I'm sorry to have opened up the proverbial fire hose on you. But 2006 is my year of honesty. And also the year of me. Every one of the other 28 years was about me thinking about someone else. I'm not going to stop that but I'm putting myself first.


Very sweetly he emailed me back saying he's trying to compose a response but in the meantime wanted to let me know he was not upset with me. How great is that? You know how I feel about email and the way it makes you crazy in the head when someone deosn't reply. How cool that he intuited that.

Does anyone out there have experience with a relationship that started out as a slow burn and then grew into a more raging fire? I'd like to hear about it if so.

In other news, I had a first date with Picture Taker Guy. He's very cool. We had a comfortable conversation and he was not ambiguous about whether or not he was attracted to me. He made sure to say I was attractive several times - but appropriately, not like he was trying to get into my pants (apparently an easier thing to do nowadays though). We talked about exes and how mine didn't find me attractive and he very sincerely made it clear that he wasn't having that problem. : ) I found him quite attractive as well. Great smile. We're going to go running together sometime. I'm going to need the motivation if I'm going to run the half marathon in June.

Comments

Anonymous said…
Two things:

1) It's The Year of THE Jennifer Myszkowski. Like the year of the rooster. Putting the THE in there is what makes it funny.
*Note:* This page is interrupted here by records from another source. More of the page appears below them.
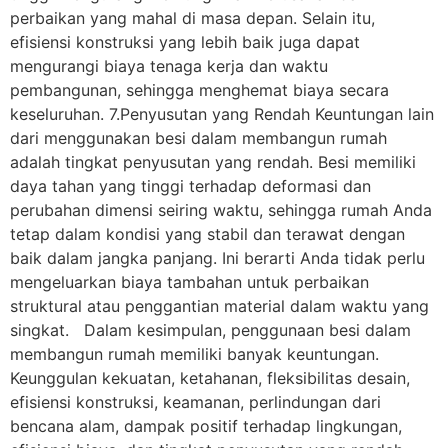
perbaikan yang mahal di masa depan. Selain itu,
efisiensi konstruksi yang lebih baik juga dapat
mengurangi biaya tenaga kerja dan waktu
pembangunan, sehingga menghemat biaya secara
keseluruhan. 7.Penyusutan yang Rendah Keuntungan lain
dari menggunakan besi dalam membangun rumah
adalah tingkat penyusutan yang rendah. Besi memiliki
daya tahan yang tinggi terhadap deformasi dan
perubahan dimensi seiring waktu, sehingga rumah Anda
tetap dalam kondisi yang stabil dan terawat dengan
baik dalam jangka panjang. Ini berarti Anda tidak perlu
mengeluarkan biaya tambahan untuk perbaikan
struktural atau penggantian material dalam waktu yang
singkat. Dalam kesimpulan, penggunaan besi dalam
membangun rumah memiliki banyak keuntungan.
Keunggulan kekuatan, ketahanan, fleksibilitas desain,
efisiensi konstruksi, keamanan, perlindungan dari
bencana alam, dampak positif terhadap lingkungan,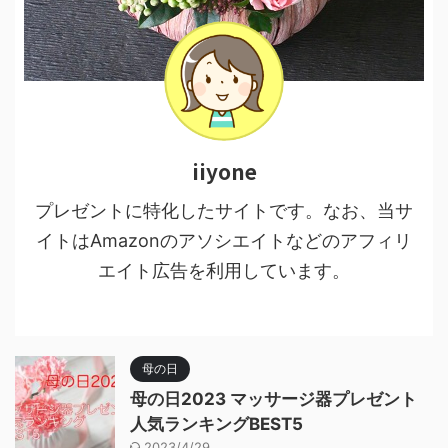
iiyone
プレゼントに特化したサイトです。なお、当サ
イトはAmazonのアソシエイトなどのアフィリ
エイト広告を利用しています。
母の日
母の日2023 マッサージ器プレゼント
人気ランキングBEST5
2023/4/29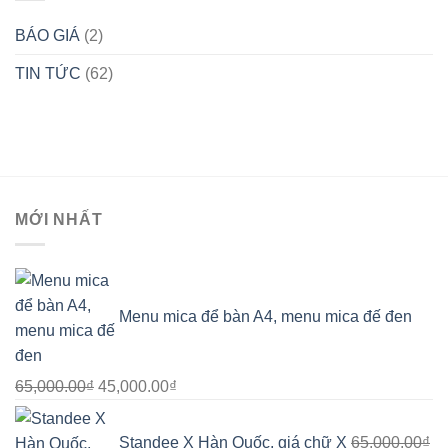
BÁO GIÁ
(2)
TIN TỨC
(62)
MỚI NHẤT
Menu mica để bàn A4, menu mica đế đen
Giá
Giá
65,000.00
₫
45,000.00
₫
gốc
hiện
là:
tại
Standee X Hàn Quốc, giá chữ X
65,000.00
₫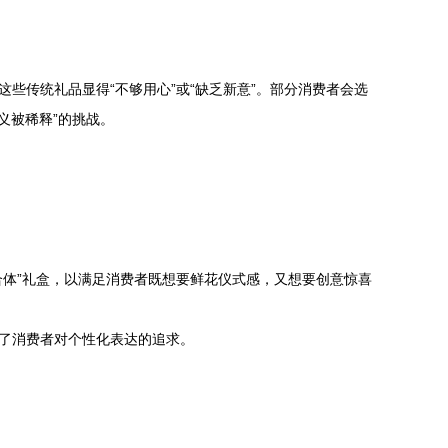
些传统礼品显得“不够用心”或“缺乏新意”。部分消费者会选
义被稀释”的挑战。
合体”礼盒，以满足消费者既想要鲜花仪式感，又想要创意惊喜
映了消费者对个性化表达的追求。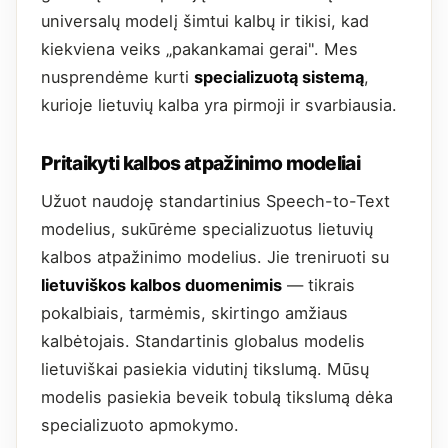
universalų modelį šimtui kalbų ir tikisi, kad
kiekviena veiks „pakankamai gerai". Mes
nusprendėme kurti
specializuotą sistemą
,
kurioje lietuvių kalba yra pirmoji ir svarbiausia.
Pritaikyti kalbos atpažinimo modeliai
Užuot naudoję standartinius Speech-to-Text
modelius, sukūrėme specializuotus lietuvių
kalbos atpažinimo modelius. Jie treniruoti su
lietuviškos kalbos duomenimis
— tikrais
pokalbiais, tarmėmis, skirtingo amžiaus
kalbėtojais. Standartinis globalus modelis
lietuviškai pasiekia vidutinį tikslumą. Mūsų
modelis pasiekia beveik tobulą tikslumą dėka
specializuoto apmokymo.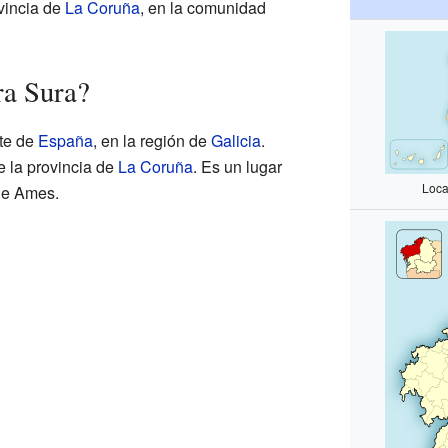
vincia de
La Coruña
, en la comunidad
ra Sura?
ste de
España
, en la región de
Galicia
.
e la provincia de
La Coruña
. Es un lugar
Loca
 de Ames.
2) I would not give up on Friendster guy. At all. Spontaneous combustion is good and all, but it burns out quickly. I'm thinking that a campfire you have to carefully tend at first ends up being the fire that burns all night, and even when you think you've put it out, starts a forest fire in the morning.

Not that you want to start forest fires. I'm just saying.
Anonymous said…
(1) So, what sort of reading would I get if I were born in the year of The Jennifer Myszkowski?

(2) I love it: Sassy + Friendster guy = Smokey's worst nightmare. I see a Flash movie viral for Friendster, with a stick figure with the Friendster smiley face taking a blowtorch to Smokey Bear. Oy.